The value 1.0 is the standard for transformer training. It was
chosen empirically. Smaller values like 0.1 make training too
slow because the model can only take tiny steps. Larger values
like 10.0 provide little protection because most gradient norms
are already below 10. A value of 1.0 catches the dangerous spikes
without interfering with normal training steps.

## A tiny code example

```python
import torch
import torch.nn as nn

# Create a small model and some fake gradients
model = nn.Linear(10, 10)
loss = model(torch.randn(1, 10)).sum()
loss.backward()

# Check the gradient norm before clipping
total_norm = 0.0
for p in model.parameters():
    if p.grad is not None:
        total_norm += p.grad.norm(2).item() ** 2
total_norm = total_norm ** 0.5

print(f"Gradient norm before clipping: {total_norm:.4f}")

# Clip
torch.nn.utils.clip_grad_norm_(model.parameters(), max_norm=1.0)

# Check after
total_norm_after = 0.0
for p in model.parameters():
    if p.grad is not None:
        total_norm_after += p.grad.norm(2).item() ** 2
total_norm_after = total_norm_after ** 0.5

print(f"Gradient norm after clipping:  {total_norm_after:.4f}")
print(f"Clipped: {total_norm > 1.0}")
```

## What happens without it

Training language models without gradient clipping is playing
with fire.
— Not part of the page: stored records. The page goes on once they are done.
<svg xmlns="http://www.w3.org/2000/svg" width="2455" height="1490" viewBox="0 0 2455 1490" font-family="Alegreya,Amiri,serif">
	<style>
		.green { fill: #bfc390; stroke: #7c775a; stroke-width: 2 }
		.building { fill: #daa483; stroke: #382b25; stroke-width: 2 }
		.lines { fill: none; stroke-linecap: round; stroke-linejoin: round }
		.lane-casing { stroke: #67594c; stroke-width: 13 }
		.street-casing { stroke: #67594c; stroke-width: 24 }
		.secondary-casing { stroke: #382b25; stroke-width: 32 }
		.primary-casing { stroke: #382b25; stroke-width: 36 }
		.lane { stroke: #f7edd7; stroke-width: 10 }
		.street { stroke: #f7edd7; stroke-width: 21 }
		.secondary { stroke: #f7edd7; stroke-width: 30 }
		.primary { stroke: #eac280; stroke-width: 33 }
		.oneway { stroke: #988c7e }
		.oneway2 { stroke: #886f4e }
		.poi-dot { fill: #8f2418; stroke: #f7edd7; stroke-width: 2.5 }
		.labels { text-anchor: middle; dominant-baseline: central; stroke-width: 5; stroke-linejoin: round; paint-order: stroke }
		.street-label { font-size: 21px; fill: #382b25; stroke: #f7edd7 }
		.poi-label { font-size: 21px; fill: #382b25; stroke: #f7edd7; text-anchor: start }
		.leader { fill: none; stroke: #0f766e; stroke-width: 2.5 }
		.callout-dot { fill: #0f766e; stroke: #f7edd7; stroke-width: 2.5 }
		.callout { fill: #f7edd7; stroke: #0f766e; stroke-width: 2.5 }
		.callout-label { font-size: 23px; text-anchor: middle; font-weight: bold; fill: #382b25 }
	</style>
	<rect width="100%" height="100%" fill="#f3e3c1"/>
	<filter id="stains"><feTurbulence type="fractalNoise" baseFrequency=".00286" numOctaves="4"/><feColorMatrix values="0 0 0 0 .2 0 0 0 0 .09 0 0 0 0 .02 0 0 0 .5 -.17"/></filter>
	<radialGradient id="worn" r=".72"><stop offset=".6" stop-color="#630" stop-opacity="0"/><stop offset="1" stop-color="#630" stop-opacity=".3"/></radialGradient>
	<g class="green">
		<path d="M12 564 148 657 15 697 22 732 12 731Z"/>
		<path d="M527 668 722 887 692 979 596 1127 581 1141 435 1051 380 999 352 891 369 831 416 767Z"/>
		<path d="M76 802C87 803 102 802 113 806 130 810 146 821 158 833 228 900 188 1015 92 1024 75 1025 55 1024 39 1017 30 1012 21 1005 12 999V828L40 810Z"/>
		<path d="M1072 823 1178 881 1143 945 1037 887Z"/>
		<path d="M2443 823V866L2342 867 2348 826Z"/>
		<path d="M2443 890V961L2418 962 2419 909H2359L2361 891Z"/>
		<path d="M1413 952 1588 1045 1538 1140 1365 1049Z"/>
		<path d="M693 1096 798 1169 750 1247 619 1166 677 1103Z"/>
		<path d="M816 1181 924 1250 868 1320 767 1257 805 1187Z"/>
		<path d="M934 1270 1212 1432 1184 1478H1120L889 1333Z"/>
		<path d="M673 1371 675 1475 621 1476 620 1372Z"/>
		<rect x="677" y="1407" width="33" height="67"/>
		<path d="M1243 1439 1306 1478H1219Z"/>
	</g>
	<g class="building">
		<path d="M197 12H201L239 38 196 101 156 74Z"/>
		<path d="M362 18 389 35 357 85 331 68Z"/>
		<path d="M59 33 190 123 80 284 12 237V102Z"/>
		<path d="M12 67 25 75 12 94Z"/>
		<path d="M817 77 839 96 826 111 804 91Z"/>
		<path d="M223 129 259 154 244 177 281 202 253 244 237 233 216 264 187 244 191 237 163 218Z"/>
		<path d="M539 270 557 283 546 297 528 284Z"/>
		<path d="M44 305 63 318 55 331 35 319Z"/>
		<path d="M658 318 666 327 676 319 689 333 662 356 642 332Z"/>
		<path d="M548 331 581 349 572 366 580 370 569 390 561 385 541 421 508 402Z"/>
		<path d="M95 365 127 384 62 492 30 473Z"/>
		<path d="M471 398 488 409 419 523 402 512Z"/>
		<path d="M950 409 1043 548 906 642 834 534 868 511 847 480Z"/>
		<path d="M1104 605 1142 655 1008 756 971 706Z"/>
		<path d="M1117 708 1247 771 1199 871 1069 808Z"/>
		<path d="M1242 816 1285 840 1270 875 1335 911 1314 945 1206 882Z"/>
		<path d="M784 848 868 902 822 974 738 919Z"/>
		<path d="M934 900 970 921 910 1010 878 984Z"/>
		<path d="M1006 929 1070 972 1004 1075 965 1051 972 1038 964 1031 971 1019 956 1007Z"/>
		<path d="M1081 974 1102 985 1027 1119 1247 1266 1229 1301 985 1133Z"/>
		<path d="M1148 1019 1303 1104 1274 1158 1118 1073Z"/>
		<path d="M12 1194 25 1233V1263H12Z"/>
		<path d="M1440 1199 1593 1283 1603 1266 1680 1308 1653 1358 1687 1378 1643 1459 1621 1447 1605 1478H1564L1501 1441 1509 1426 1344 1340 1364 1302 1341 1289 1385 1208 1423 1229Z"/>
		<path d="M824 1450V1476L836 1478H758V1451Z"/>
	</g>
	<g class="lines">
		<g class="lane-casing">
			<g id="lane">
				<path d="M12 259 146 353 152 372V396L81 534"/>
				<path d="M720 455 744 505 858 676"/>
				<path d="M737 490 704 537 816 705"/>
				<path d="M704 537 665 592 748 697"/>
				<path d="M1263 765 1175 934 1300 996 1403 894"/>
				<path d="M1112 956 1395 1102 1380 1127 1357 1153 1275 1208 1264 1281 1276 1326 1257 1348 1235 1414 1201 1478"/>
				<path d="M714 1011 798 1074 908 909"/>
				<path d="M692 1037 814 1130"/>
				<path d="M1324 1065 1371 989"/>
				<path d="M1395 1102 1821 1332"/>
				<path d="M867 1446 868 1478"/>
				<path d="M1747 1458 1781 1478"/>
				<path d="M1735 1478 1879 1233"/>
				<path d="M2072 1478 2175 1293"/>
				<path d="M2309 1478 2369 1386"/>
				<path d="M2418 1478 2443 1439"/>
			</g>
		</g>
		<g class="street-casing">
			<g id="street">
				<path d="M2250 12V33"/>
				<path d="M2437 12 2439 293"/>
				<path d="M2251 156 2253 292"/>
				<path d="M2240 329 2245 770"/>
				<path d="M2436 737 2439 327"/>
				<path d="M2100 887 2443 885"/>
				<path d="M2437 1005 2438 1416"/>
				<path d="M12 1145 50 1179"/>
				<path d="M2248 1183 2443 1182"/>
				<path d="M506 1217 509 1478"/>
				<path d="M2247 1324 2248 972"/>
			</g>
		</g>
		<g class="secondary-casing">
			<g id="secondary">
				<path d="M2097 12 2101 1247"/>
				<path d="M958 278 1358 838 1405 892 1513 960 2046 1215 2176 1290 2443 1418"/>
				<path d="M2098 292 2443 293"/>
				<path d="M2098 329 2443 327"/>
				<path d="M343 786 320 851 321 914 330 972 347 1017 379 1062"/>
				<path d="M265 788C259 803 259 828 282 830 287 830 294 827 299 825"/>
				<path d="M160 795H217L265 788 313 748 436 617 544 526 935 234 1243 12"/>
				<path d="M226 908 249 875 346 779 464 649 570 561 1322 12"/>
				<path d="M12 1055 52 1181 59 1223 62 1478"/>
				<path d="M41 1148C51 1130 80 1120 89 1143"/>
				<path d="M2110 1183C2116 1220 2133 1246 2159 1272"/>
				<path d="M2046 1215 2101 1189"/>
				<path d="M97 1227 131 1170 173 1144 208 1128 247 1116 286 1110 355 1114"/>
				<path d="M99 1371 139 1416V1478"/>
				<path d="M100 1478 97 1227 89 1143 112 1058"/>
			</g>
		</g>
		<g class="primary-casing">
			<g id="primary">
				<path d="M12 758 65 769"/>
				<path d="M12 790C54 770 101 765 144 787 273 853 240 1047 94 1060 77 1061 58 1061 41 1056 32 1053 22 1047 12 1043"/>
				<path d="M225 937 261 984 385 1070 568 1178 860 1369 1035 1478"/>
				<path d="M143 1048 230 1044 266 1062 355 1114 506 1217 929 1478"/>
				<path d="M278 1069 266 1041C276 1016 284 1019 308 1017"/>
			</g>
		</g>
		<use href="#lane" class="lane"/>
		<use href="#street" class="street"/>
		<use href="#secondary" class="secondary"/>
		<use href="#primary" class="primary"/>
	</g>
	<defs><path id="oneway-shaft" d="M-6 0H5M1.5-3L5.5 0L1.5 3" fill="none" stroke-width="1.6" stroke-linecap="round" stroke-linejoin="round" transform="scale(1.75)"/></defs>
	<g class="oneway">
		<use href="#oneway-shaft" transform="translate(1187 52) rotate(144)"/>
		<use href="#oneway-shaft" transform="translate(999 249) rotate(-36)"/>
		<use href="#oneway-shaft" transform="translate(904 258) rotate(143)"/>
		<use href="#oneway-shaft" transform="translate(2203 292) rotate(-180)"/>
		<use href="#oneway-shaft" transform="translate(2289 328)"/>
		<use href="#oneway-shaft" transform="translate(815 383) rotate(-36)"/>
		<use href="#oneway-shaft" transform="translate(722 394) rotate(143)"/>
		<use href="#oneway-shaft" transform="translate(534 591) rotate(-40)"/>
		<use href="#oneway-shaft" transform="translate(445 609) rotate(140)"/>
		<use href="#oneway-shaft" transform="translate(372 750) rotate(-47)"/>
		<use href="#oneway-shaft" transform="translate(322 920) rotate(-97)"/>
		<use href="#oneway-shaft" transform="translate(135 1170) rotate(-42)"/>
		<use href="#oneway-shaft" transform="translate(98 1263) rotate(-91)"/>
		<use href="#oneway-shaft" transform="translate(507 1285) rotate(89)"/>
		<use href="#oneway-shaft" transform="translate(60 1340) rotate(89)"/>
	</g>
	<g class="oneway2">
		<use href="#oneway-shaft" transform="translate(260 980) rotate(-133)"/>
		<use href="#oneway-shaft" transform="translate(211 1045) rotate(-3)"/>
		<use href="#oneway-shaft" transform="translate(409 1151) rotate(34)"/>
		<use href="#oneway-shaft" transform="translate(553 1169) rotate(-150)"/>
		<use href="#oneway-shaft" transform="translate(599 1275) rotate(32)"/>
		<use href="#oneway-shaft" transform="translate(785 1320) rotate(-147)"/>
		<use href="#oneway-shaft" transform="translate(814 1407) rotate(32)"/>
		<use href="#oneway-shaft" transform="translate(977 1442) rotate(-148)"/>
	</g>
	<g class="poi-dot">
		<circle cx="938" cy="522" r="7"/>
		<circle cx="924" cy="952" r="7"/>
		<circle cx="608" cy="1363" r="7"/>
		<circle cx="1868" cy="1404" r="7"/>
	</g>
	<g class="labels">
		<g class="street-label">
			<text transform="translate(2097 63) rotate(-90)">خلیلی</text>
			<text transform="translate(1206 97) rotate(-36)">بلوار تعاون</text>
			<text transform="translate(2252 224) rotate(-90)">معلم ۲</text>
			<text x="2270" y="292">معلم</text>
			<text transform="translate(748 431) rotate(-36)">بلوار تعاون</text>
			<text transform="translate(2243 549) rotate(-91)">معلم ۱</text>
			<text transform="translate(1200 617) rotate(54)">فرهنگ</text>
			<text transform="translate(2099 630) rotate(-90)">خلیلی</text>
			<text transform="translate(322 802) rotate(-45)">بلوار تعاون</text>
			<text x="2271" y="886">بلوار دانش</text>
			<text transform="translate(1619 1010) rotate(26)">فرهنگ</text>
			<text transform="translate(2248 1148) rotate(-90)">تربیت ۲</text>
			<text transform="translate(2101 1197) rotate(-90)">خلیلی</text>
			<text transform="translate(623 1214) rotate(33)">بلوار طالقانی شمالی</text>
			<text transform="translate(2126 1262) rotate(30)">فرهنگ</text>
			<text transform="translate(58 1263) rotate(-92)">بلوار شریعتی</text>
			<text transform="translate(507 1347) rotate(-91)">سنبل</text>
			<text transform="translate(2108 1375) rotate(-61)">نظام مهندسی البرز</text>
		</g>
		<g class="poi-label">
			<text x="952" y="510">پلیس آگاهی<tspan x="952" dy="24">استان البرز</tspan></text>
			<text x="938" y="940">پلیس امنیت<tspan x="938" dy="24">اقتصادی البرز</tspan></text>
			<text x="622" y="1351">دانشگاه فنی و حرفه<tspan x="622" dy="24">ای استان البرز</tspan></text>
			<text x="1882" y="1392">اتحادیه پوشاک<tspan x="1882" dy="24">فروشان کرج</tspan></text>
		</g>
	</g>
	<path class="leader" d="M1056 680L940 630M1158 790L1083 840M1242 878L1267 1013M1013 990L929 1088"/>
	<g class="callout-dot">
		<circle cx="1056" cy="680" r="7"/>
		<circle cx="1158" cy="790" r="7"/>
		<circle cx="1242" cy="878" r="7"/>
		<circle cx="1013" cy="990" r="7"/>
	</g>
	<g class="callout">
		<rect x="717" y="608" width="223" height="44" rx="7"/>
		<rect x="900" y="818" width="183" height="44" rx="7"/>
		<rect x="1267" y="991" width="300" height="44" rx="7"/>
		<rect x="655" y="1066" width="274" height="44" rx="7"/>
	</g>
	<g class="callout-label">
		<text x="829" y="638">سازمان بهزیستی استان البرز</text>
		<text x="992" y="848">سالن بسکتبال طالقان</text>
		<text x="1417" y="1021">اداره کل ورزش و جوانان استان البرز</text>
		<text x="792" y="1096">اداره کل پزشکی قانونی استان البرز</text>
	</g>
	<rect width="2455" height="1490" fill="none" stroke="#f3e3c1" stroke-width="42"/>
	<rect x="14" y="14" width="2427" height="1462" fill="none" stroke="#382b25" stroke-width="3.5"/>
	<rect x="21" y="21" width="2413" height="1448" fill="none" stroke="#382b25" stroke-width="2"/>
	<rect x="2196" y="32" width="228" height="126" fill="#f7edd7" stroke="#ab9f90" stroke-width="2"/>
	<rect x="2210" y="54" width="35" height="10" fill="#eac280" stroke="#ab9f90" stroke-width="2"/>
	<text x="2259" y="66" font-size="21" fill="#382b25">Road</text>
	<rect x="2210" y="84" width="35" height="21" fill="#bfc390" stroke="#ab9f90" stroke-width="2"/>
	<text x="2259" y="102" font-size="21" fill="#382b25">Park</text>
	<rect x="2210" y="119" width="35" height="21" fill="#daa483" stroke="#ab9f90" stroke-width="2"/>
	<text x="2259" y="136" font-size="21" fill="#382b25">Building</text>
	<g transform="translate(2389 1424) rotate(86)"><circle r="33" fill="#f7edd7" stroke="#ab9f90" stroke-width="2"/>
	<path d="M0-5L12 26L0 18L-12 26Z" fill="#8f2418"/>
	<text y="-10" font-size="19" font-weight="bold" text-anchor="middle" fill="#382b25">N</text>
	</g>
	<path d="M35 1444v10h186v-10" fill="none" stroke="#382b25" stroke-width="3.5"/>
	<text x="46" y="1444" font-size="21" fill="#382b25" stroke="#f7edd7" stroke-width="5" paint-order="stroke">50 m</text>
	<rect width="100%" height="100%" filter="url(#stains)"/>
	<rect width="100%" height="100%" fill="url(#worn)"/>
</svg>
Most steps will be fine. The gradients will be small
and the model will learn. But eventually the model will
encounter a batch of text that produces large gradients. The
loss will spike. If the model is lucky it will recover. If it is
unlucky the spike will push the weights into a region where every
subsequent step also produces large gradients. The loss will
diverge to infinity and the training run will be lost.
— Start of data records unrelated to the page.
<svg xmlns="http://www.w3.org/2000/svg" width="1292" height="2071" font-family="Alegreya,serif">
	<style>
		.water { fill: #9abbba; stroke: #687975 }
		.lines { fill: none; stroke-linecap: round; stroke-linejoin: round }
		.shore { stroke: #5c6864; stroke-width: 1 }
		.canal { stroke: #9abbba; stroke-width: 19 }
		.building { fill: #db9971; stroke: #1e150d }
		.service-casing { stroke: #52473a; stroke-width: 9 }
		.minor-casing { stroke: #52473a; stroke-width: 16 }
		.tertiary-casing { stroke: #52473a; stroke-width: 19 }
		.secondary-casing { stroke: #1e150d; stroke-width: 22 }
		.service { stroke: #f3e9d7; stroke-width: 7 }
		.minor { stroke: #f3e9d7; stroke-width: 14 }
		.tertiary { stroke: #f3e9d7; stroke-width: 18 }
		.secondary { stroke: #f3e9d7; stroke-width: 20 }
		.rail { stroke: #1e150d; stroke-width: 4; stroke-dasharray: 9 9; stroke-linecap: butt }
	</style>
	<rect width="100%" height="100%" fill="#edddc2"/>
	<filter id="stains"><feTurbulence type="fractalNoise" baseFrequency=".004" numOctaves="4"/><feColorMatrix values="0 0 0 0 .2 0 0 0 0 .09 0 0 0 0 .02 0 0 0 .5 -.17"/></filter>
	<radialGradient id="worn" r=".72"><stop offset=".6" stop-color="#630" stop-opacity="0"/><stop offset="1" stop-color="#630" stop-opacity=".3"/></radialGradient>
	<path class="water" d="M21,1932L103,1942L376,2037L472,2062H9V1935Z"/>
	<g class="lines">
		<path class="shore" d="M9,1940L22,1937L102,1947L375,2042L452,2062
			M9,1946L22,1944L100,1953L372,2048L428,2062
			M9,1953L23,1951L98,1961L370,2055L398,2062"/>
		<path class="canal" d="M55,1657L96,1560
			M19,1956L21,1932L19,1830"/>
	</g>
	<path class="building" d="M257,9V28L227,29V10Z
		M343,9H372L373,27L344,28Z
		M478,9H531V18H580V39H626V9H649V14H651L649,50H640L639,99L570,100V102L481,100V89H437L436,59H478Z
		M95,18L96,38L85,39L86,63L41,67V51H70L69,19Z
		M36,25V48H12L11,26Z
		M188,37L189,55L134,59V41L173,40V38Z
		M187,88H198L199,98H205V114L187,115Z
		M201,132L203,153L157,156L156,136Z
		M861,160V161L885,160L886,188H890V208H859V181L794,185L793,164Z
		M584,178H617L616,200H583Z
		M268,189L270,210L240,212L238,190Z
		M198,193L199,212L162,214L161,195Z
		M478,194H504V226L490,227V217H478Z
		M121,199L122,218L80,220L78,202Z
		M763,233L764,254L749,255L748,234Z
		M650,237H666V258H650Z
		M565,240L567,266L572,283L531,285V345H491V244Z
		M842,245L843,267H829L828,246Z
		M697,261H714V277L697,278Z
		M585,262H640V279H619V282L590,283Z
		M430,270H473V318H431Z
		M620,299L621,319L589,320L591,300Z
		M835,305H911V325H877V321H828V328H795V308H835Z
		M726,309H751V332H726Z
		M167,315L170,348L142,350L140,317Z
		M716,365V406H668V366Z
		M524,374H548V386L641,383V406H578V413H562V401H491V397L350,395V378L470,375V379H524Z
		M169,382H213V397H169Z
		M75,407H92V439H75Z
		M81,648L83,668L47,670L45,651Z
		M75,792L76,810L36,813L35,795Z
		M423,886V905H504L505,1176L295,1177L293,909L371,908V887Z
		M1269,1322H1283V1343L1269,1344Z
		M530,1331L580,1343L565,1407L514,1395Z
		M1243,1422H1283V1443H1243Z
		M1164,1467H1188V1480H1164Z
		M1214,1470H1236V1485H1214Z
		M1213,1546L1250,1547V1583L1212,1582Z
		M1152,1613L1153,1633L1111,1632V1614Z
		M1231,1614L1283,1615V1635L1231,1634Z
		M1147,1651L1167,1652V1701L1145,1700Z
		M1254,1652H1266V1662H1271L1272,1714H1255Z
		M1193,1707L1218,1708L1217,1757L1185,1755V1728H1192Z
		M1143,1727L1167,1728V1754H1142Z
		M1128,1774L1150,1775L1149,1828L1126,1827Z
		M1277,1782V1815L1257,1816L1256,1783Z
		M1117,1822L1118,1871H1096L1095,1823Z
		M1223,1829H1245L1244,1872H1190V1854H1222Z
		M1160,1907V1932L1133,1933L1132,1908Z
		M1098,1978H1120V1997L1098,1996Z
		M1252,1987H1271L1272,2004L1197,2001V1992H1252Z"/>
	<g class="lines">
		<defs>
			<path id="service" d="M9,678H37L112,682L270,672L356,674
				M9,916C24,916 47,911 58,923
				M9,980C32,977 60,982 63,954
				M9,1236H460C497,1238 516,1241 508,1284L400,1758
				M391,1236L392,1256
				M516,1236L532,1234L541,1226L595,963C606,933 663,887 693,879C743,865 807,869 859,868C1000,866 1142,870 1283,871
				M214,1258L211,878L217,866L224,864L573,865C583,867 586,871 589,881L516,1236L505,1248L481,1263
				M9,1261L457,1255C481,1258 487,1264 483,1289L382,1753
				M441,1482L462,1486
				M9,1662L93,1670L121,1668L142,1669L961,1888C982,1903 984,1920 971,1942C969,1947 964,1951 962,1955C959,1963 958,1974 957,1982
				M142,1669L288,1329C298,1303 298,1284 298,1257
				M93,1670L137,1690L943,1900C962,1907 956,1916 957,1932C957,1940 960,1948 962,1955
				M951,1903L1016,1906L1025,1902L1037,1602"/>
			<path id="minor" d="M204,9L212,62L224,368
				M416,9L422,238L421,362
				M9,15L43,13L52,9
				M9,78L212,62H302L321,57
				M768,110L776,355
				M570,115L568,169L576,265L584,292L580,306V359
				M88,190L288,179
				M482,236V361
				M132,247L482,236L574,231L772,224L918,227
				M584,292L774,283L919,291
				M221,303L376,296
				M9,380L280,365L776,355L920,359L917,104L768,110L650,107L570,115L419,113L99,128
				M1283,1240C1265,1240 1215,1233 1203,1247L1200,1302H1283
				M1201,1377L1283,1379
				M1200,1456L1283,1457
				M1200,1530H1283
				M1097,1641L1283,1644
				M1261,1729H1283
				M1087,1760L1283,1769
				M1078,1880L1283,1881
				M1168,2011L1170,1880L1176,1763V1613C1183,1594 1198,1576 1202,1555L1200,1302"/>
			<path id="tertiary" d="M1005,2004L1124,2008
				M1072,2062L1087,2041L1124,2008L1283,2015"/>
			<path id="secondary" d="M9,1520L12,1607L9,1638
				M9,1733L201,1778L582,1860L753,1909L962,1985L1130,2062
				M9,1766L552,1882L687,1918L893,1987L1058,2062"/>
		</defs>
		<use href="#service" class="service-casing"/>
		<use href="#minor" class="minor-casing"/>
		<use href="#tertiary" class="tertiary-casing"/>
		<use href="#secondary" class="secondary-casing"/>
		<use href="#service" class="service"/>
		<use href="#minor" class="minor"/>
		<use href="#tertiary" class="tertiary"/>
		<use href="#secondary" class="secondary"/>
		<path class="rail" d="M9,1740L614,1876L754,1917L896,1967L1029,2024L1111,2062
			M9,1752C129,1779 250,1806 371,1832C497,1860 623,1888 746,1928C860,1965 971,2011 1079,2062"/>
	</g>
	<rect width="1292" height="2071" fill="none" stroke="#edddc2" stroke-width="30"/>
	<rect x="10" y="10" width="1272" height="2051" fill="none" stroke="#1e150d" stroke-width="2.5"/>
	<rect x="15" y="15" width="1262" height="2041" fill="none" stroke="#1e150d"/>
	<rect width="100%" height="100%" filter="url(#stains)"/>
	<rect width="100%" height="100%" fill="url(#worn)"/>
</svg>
Gradient clipping costs nothing in terms of model quality. It has
no downside. It is a pure safety measure that prevents a rare but
catastrophic failure mode. Every production training run uses it.

## What you need to remember

Gradient clipping limits how much the model's weights can change
in a single training step. If gradients are too large they are
scaled down proportionally to a maximum norm. The standard
maximum is 1.0 for transformer training.

One function call. Zero downside. Infinite protection against a
training killing failure mode. Use it always.